Follow-up visits: Evaluating treatment outcomes. Patents on opioids need to be seen regularly, usually every one or two months, to assess the effectiveness of the current plan and make changes as needed. The physician should ensure that the patient is following the plan agreed to, including any imaging studies, urine tests, physical therapy, etc. A handy way to remember the key elements of these follow-up visits are the five A’s:

  • Analgesia — level of pain on a scale of 1-10
  • Activities of daily living — be as specific as possible to assess improvements in functioning
  • Adverse effects — ask about side effects, which commonly include constipation
  • Aberrant drug-related behaviors — these might include requests for early refills or UDT positive for cocaine
  • Affect — is the patient showing signs of depression, for example

Keeping thorough records is crucial when treating patients with opioids. In addition to documenting all of the items mentioned above, it is important to keep careful track of all prescriptions for a controlled substances, whether written or phoned in—preferably in one easily accessed section of the patient’s records.

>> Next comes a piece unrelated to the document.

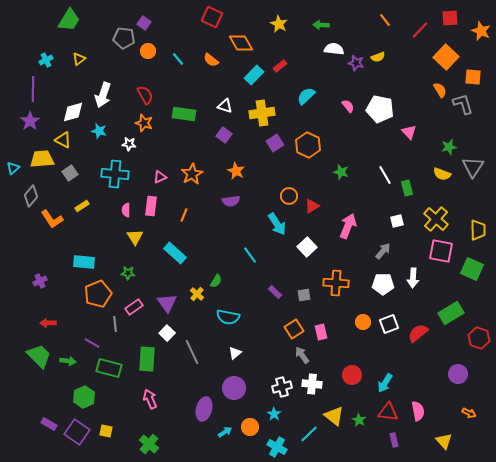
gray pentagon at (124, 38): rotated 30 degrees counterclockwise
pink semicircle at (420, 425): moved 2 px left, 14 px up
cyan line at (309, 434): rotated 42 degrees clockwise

Keeping accurate and complete records ensures the best possible care for patients and affords physicians important protections if decisions or actions are ever questioned by authorities. While keeping extensive records is time consuming, the growing use of specialty-trained scribes offers a possible solution. One study even suggests that scribes actually pay for themselves by enabling doctors to see an average of two more patients per day.

Exit strategies. Given the complexities of safely tapering patients off opioids, it’s best to establish a plan upfront for how this will be accomplished if needed.